◆ EXTRACT TO READ ◆
>>>>>

There are four indispensable characteristics an adult must possess if he or she expects to successfully corrupt a child into the art of angling:

  1. The adult must know where there are fish an inexperienced child would be able to catch…
  2. …and he or she must know how to catch those fish in the easiest manner conceivable.
  3. Once conditions one and two have been met, the adult must possess the abundance of patience necessary to allow the young person to figure out how to catch those fish.

To his credit, although my dad took along his own outfit, after casting far from the cover of the dock out into featureless water where there would be no fish, he would set his rod down, ignore it, and focus on my sister and me. That way, if one of us might say, “Dad, you should fish too,” he could truthfully reply, “I am fishing.”

There were always a few panfish hanging out in the dock’s shade – diminutive bluegills and pumpkinseeds, a shiner or two, and our favorites for their combination of size, brilliant orange fins and qualities on the table, yellow perch. The shiners, too bony to deal with, went back into the water. As for the rest of the fish, five-inches was enough to make a “keeper,” and those went on a hand-made stringer. As long as we didn’t fish it too often, the dock could be counted on for a meal’s worth of fish.

<<<<<

Stored items from a collection
>>>>>

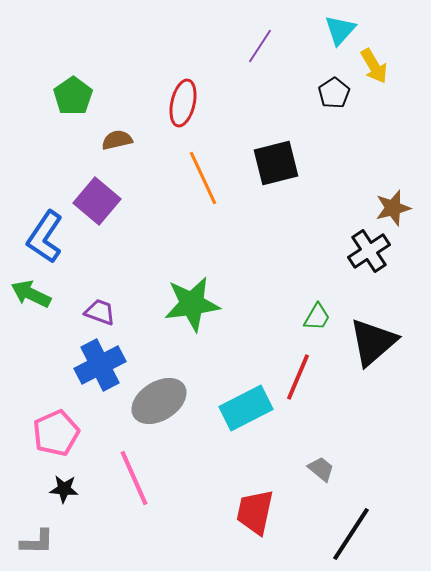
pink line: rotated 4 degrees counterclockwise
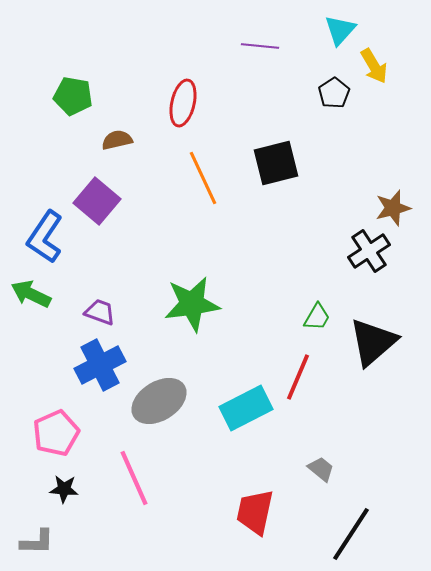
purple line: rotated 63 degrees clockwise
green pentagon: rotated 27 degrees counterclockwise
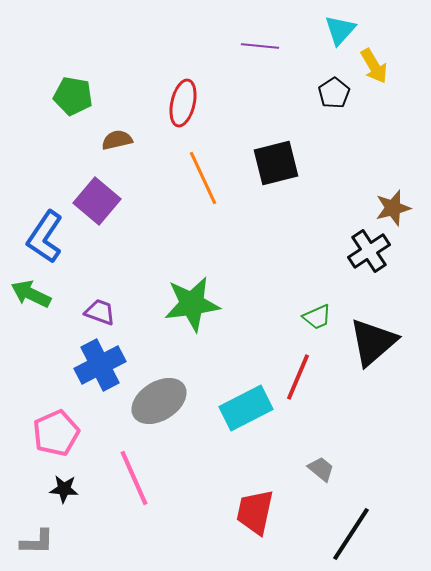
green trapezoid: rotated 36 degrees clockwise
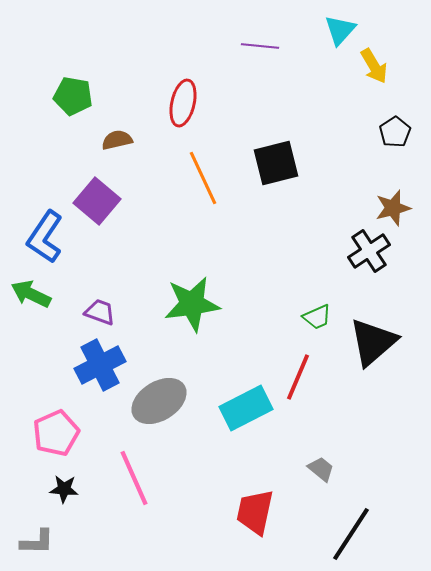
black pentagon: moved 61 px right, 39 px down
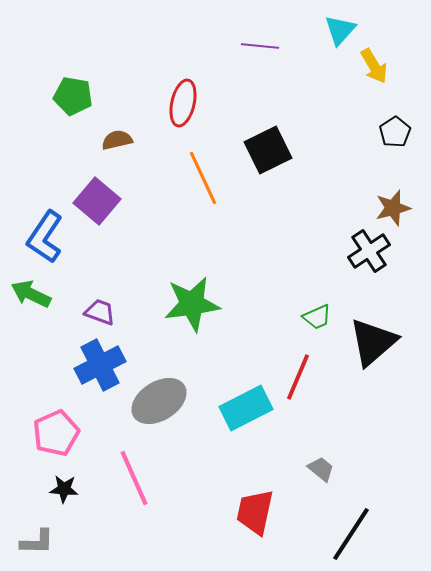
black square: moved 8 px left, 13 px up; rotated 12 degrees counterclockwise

<<<<<

◆ LIST OF TASKS ◆
1/ From the piece on teaching a child to fish, pull out the part that opens with the words containing "1. The adult" and closes with "easiest manner conceivable.".
2/ Check each statement against the piece on teaching a child to fish, answering yes or no and quoting the words that decide it: (a) The father cast his own line into water where no fish would be. (b) The shiners were kept on the stringer along with the other fish. (c) A fish had to be at least seven inches long to count as a keeper.
3/ Carry on the piece about teaching a child to fish from the point where it stops.

◆ TASK RESPONSES ◆
1/
1. The adult must know where there are fish an inexperienced child would be able to catch…
  2. …and he or she must know how to catch those fish in the easiest manner conceivable.

2/
(a) Yes: "casting far from the cover of the dock out into featureless water where there would be no fish"
(b) No: "The shiners, too bony to deal with, went back into the water."
(c) No: "five-inches was enough to make a “keeper,”"

3/
The fourth characteristic necessary to develop an enthusiastic young fisherman is probably the most important. The adult must know when enough is enough. My sister and I were diligent in our attention to our wine-cork bobbers, staying with them as they rocked in the wake of ski boats, not moving our eyes from them for long minutes when they just sat there on placid water doing nothing. We didn’t miss many bites. But as time went by and we thinned the dock’s population of fish, bites became fewer and further between. The sun climbed higher and grew hotter. Small stomachs started to growl.

My father seemed to have a sixth sense for impeccably timing the question, Are you ready to call it a day?

No! Not yet! Let’s stay! Just one more? We’d plead.

Well, my dad would wisely say while enthusiasm was still running high, We’ve got enough for a meal. Your mother’s going to be wondering where we are. It’s time to go.

Aw-ww! That’s the response you hope to hear from someone you’re trying to teach anything to when it’s time to call it a day. Aw-ww, in at least two syllables.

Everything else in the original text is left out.